WHAT YOU WILL DO ::
(A) In the forum thread on a low-budget electric car conversion, what price does Duncan list for the Chevy Volt battery?
(B) Continue the forum thread on a low-budget electric car conversion from the point where it stops.

# How much can I do with a shoestring budget?



## Keyboard Sounds (Sep 7, 2016)

After seeing reading a bunch of build blogs of guys who made their EV conversions under 2200$, I was inspired to take my own helm but the problem is that, I don't know much about ICE engines or electric vehicles, only electrical experience I have is replacing capacitors of old computers and only mechanical experience I have is changing oil.

I do have a few friends who are quite experienced and knowledgeable with cars (who also dont know much about EVs) which will help me on my project.

And since I don't know what I'm doing, I have a million questions
With a budget under 2200$, what kind of range should I expect? Is a 0-100 kph time under 10 seconds, a range of 50 km and a top speed of 110 a dream with this budget?
Are AC motors not recommended for first builds? 
Are lithium-ion batteries more common than before and are they worth the money?
What kind of a car would you recommend to convert? I have a Golf Mk4 with a blown engine that is waiting to be stripped for parts but is that too heavy?

It'd be nice If you give some advice, while trying to get more information I started reading Convert It by Michael Brown and have Build Your Own Electric Vehicle by Bob Brant on my backlog, so I am open to reading suggestions as well.


----------



## Duncan (Dec 8, 2008)

Hi
No $2200 is a bit short 
Double it and it is possibly doable

Shopping list
Chevy Volt Battery - $2000
Forklift motor - I paid $100
Controller - Paul & Sabrina - $600

Make your own adapter to fit the motor

Make yourself a Bad Boy Charger - $150

http://www.diyelectriccar.com/forum...-dubious-device-44370p2.html?highlight=duncan


----------



## madderscience (Jun 28, 2008)

SOURCE INFORMATION ::
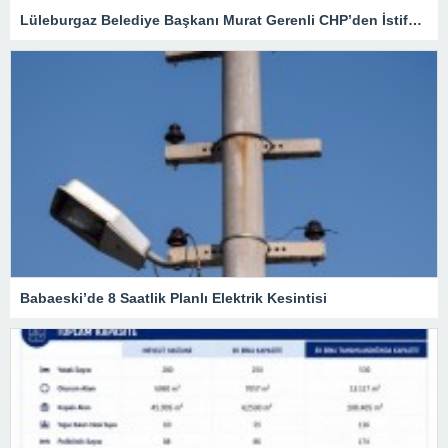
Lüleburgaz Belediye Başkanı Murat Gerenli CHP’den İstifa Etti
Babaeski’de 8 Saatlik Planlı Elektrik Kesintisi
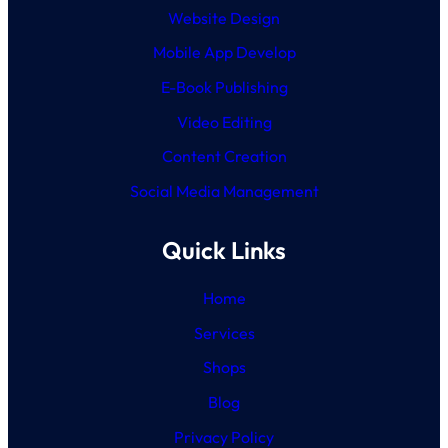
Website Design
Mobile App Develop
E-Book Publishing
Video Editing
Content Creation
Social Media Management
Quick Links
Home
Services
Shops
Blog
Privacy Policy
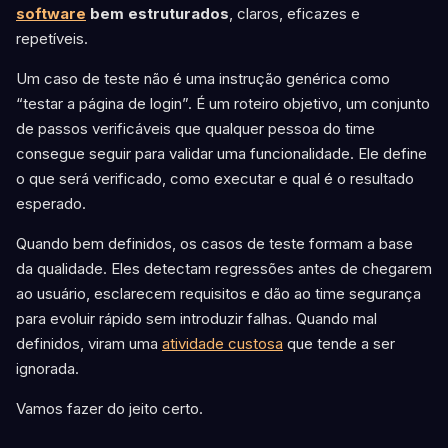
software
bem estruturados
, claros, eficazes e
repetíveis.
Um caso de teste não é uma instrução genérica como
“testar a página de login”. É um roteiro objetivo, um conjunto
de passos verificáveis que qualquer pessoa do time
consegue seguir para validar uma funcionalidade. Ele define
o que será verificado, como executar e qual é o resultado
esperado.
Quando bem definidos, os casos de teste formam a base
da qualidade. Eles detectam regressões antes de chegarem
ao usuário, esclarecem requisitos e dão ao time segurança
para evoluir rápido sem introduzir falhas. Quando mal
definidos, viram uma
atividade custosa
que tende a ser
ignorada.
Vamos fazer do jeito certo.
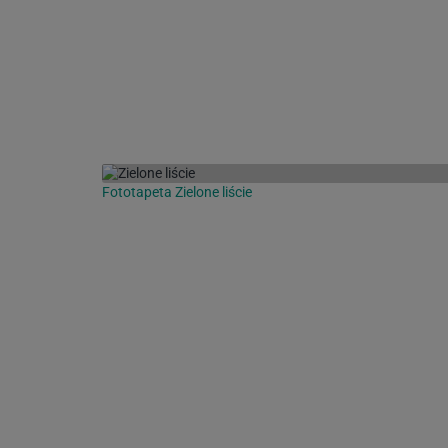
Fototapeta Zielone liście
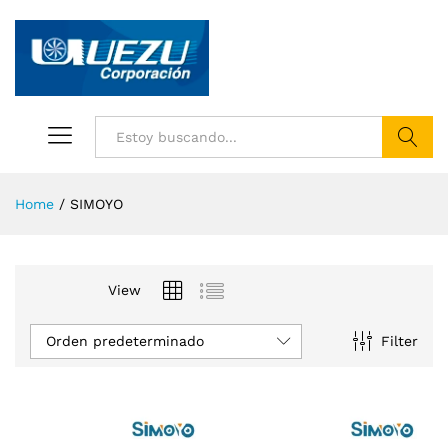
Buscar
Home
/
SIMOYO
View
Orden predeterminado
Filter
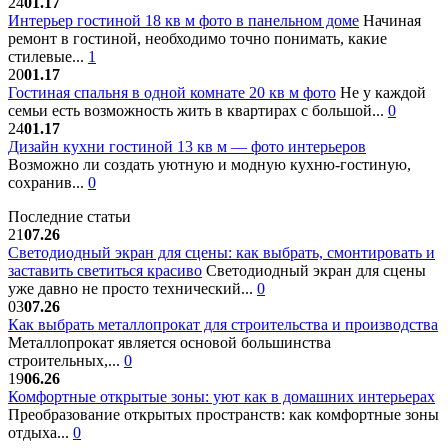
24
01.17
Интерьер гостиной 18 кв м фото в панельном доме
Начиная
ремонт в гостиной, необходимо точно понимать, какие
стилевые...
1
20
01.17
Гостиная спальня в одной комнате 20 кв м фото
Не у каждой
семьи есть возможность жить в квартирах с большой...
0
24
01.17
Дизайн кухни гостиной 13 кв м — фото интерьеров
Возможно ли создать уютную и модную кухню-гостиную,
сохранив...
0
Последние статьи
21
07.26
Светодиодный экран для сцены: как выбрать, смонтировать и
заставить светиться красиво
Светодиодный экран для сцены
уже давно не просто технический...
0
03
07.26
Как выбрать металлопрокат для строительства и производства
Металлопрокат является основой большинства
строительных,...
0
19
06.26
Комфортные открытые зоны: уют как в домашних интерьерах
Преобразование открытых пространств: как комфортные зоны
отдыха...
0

ANSWERS TO THE PROBLEMS ::
(A) $2000

(B)
Conversions have certainly been done for under $2200, but usually by people who either have unusual access to parts (e.g. they run a forklift repair shop or something) or they are quite resourceful mechanically and electrically, so they are very good at repurposing parts and/or building their own components like controllers and chargers. Sounds like you are motivated but maybe not quite that far up the MacGuyver scale. (yet)

Your 50km range is probably realistic for a low budget conversion, but the acceleration and top speed are likely to be problematic. Most likely this would be because low budget conversions are usually low voltage, which limits high speed performance.

There is zero reason to go with lead acid these days. Wrecked production EVs like the LEAF and Volt are good sources for battery packs at better prices than new LiFePO4 or Lead acid. However, one of those packs will still eat your entire stated budget. 

The Mike Brown book IMO is dated. Unless it has been updated recently, it still describes the canonical 1995 flooded lead acid/curtis DC conversion. Its a good step by step guide, but describes an out of date design. The Brandt book has been kept more up to date (hoping you have the latest edition). Other than that, your best source of information is clubs and forums like here.

Your Golf is a decent conversion candidate, presuming it is in good shape with the exception of the engine, and it is a manual gearbox. However with EV conversions, weight is (almost) everything so if you are really looking for the absolute cheapest conversion, perhaps sell it and buy the smallest subcompact/micro car you can get, or consider a motorcycle conversion instead. You can do a lot more with a motorbike for $2200 than any car.

BTW since $2200 is such a specific number, I'm guessing thats how much you happen to have available at this moment. I'd suggest maybe wait a while longer while doing some research and learning, and let that budget grow a bit. 

Good Luck.


----------



## Moltenmetal (Mar 20, 2014)

If you have $2200 available, a motorcycle or scooter would be your best bet. If you're not mechanically and electrically skilled, and want to be, the challenge of a smaller project will get you warmed up but with lower risk cost when things go wrong.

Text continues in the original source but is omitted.